For the judicial branch of government, much of 2020 was effectively an unprecedented live experiment – one in which the legal profession was forced to pivot towards new technology and other measures to keep the system running. For example, social distancing challenged the sanctity of the courtroom. As lawyers and judges work from home, the legal profession’s strict, apparently-immutable traditions liberalised overnight. Wig-and-gown dress codes have been relaxed; family members and pets have been visible and audible in online court hearings; one unfortunate lawyer in the United States even experienced the indignity of having the image of his face replaced with that of a fluffy white cat in an online hearing, due to the misapplication of a ‘filter’.[5]

Reflecting on some of the more consequential implications for the justice system, Professor Michael Legg and Mr Anthony Song acknowledge the extraordinary speed of change. With 56 countries implementing some form of remote court system by mid-July 2020, they considered what this meant for the system’s core values, including fairness for the parties and the ability to be heard.

Returning to the public health core of this pandemic, doctors must preserve the life of their patients while minimising side effects. This requires a focus on each patient as an individual. As the celebrated nineteenth century physician, Dr William Osler, observed, ‘the good physician treats the disease; the great physician treats the patient who has the disease’.[6]

This is also the challenge facing our three branches of government. They must combat the public health emergency presented by COVID-19 while minimising the negative effects on our economy, on our democratic institutions and above all on our human rights.

If we respond to the pandemic as a big abstract problem, we are more likely to accept a greater level of harm than is absolutely necessary. By contrast, as the contributors to this edition of the Journal so powerfully show, if we seek to emulate Osler’s great physician, by carefully assessing and weighing the impacts of our response on individuals, we are much more likely to achieve a balanced, nuanced response ‑– one that ultimately reduces the sum total of human suffering and allows us as a society to emerge from this crisis with fewer permanent scars.


[*] Edward Santow is the Australian Human Rights Commissioner and a Visiting Professorial Fellow at the Faculty of Law, University of New South Wales.

[1] Andrew Green, ‘A Tribute to Some of the Doctors Who Died from COVID-19’ (2020) 396(10264) Lancet 1720, 1721.
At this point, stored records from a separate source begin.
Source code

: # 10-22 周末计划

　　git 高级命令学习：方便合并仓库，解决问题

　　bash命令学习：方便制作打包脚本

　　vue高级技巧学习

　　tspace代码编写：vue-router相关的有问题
[2] GA Res 217A (III), UN GAOR, 3rd sess, 183rd plen mtg, UN Doc A/810 (10 December 1948).

[3] I considered the alternative approaches in Edward Santow, ‘We Must Combat COVID-19 but Creeping Authoritarianism Could Do More Harm than Good’, The Guardian (online, 8 April 2020) <https://www.theguardian.com/commentisfree/2020/apr/08/we-must-combat-covid-19-but-creeping-authoritarianism-could-do-more-harm-than-good>.

[4] It seems almost no sector can escape the need to ‘pivot’. See, eg, Mauro F Guillén, ‘How Businesses Have Successfully Pivoted During the Pandemic’, Harvard Business Review (online, 7 July 2020) <https://hbr.org/2020/07/how-businesses-have-successfully-pivoted-during-the-pandemic>.

[5] ‘“I Am Not a Cat”: Filter Makes Lawyer Look like Fluffy White Kitten in Court’, Sydney Morning Herald (online, 10 February 2021) <https://www.smh.com.au/world/north-america/i-am-not-a-cat-filter-makes-lawyer-look-like-fluffy-white-kitten-in-court-20210210-p57155.html>.

[6] See Robert M Centor, ‘To Be a Great Physician, You Must Understand the Whole Story’ (2007) 9(1) Medscape General Medicine 17435659:59.